A Princesa Azul tornou-se uma marca, aliás. Uma personagem com vida própria que gerou uma Associação cuja vocação é ir a escolas teatralizar situações de bullying, permitindo às crianças e jovens compreender melhor o impacto destrutivo de certas palavras e atos. Através da história da Princesa Azul, dos seus amigos e inimigos, as crianças ficam mais conscientes do poder resgatador ou demolidor daquilo que dizem e fazem umas às outras. Mais uma vez a ligação entre livros de histórias e a representação destas mesmas histórias tem o múltiplo efeito de despertar para uma realidade terrível, mas também dá origem a incríveis catarses, pois nas idas às escolas a Princesa Azul tem escutado partilhas de vítimas que se revêm na história e contam aquilo que lhes aconteceu.

Estas crianças nunca partilham em público, mas aproveitam a existência de uma Princesa Azul que vem ao seu encontro, convocando o seu imaginário, mas também a sua experiência e vivências, e no segredo de um gabinete na própria escola ou segredando ao ouvido da Filipa Saragga, que encarna a inspiradora e terna personagem da Princesa Azul, contam terríveis episódios que as atormentam e até ali guardaram só para si.

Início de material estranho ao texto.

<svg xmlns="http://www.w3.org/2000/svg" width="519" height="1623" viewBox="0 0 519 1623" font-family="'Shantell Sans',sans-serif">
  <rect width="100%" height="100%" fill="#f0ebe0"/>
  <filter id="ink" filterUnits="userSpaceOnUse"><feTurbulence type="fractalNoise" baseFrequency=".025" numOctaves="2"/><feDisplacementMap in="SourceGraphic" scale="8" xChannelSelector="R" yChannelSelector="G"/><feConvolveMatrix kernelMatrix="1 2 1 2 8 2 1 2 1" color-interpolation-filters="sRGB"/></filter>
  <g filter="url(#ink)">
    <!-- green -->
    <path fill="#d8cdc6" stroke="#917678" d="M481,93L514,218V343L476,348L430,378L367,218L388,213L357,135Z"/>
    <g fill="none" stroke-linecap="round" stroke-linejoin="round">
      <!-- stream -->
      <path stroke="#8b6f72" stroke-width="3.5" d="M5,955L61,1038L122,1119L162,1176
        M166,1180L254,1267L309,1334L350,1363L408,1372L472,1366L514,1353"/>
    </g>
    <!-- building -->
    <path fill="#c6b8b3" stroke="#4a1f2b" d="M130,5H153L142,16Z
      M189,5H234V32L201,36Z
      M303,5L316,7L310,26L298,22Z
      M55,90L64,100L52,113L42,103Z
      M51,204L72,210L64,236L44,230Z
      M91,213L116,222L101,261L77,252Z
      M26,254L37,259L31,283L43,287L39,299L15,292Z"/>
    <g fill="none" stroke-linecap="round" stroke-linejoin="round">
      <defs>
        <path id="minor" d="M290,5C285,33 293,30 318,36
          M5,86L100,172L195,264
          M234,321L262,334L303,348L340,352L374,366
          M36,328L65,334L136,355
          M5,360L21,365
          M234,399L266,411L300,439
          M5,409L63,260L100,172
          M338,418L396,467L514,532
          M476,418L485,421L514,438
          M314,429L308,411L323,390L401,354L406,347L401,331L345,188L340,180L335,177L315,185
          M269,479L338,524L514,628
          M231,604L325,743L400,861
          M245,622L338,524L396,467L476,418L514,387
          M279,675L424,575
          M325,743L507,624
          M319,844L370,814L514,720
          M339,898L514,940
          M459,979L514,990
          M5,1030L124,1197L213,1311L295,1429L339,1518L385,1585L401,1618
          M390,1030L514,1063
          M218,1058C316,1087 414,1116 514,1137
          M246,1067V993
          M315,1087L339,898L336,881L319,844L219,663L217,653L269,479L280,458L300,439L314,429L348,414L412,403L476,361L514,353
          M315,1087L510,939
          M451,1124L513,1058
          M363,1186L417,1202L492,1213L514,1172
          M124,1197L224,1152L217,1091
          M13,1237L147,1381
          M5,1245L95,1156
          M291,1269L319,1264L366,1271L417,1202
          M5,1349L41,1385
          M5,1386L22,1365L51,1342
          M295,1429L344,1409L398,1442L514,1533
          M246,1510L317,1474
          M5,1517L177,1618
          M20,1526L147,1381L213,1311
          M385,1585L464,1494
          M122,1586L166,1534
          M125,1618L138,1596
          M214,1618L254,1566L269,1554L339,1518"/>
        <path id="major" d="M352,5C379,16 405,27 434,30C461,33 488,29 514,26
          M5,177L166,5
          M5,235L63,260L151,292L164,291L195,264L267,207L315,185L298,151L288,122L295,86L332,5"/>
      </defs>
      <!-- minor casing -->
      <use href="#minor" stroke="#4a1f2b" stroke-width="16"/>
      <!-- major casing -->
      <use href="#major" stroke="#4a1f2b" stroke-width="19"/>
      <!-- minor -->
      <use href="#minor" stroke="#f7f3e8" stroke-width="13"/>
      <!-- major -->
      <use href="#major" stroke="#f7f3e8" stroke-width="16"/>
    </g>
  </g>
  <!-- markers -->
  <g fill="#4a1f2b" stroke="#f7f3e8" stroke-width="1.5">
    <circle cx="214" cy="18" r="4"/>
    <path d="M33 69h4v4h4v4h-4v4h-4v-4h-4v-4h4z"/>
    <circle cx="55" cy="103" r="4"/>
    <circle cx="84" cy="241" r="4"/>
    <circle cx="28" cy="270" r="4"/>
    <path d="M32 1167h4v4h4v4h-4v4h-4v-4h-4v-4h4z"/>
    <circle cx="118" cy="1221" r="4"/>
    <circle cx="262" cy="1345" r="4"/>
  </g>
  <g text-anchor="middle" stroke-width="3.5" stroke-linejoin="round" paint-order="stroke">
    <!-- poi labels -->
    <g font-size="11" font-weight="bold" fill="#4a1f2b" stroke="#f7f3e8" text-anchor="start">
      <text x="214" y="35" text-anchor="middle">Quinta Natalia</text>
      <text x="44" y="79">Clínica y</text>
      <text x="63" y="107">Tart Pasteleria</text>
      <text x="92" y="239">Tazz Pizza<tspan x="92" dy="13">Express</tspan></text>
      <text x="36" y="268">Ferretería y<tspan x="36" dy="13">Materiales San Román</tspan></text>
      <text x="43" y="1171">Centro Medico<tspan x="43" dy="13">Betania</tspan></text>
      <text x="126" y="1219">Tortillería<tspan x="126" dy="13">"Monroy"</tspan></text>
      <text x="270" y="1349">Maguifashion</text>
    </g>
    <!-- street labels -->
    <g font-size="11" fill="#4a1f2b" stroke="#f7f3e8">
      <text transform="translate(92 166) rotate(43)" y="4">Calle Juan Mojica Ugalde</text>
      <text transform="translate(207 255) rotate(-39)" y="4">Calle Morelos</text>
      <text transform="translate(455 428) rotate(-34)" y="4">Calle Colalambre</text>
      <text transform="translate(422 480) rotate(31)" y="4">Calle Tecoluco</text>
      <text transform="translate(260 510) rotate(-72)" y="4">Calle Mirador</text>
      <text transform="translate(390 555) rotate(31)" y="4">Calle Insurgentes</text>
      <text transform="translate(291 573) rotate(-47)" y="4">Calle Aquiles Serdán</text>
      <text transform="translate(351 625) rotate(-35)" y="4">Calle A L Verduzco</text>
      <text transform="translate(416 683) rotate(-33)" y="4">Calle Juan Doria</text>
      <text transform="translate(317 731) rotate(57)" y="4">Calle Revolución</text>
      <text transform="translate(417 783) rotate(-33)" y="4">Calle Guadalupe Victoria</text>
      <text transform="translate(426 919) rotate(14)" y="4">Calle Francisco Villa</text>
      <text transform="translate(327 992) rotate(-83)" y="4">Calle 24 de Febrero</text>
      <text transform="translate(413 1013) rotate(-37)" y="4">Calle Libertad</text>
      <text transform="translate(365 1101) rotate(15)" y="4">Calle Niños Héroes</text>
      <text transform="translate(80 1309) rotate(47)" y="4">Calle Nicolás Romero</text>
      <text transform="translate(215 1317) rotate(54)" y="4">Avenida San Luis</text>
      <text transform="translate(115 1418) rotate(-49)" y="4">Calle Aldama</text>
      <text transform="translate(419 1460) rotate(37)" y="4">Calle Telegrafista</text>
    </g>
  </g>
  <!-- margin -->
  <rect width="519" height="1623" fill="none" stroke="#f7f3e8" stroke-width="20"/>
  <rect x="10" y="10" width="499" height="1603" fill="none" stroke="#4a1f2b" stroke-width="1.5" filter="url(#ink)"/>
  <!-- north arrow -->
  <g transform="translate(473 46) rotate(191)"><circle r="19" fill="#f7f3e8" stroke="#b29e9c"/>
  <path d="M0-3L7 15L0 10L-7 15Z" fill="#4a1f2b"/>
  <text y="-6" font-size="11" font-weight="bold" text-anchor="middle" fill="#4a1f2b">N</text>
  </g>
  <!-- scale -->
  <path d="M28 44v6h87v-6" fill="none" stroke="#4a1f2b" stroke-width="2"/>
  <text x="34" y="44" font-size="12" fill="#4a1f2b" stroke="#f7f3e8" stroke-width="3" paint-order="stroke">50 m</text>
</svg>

Sabemos bem que o medo, associado ao silêncio, provocam grandes danos na autoconfiança e na autoimagem de crianças e jovens. Danos que podem tornar-se irreparáveis se não forem detetados e tratados a tempo.

É muito impressionante assistir ao início deste processo catártico e curativo das crianças que sofrem por serem (ou terem sido) vítimas de agressão física, moral ou emocional. E é por ser tão impressionante e tão salvífico que não posso deixar de escrever também sobre este belíssimo Livro das Emoções, cheio de profundidade e realismo, mas também repleto de magia e mistério, em páginas a transbordar de ilustrações, mesmo como as crianças gostam.

Entre o livro e o Teatro LU.CA, a Associação Princesa Azul e a teatralização das histórias feita nas escolas, muita coisa pode ser processada, posta em perspetiva e renovada nas crianças, educadores e famílias. Que bom existirem estas e tantas outras boas maneiras de combater os medos das crianças.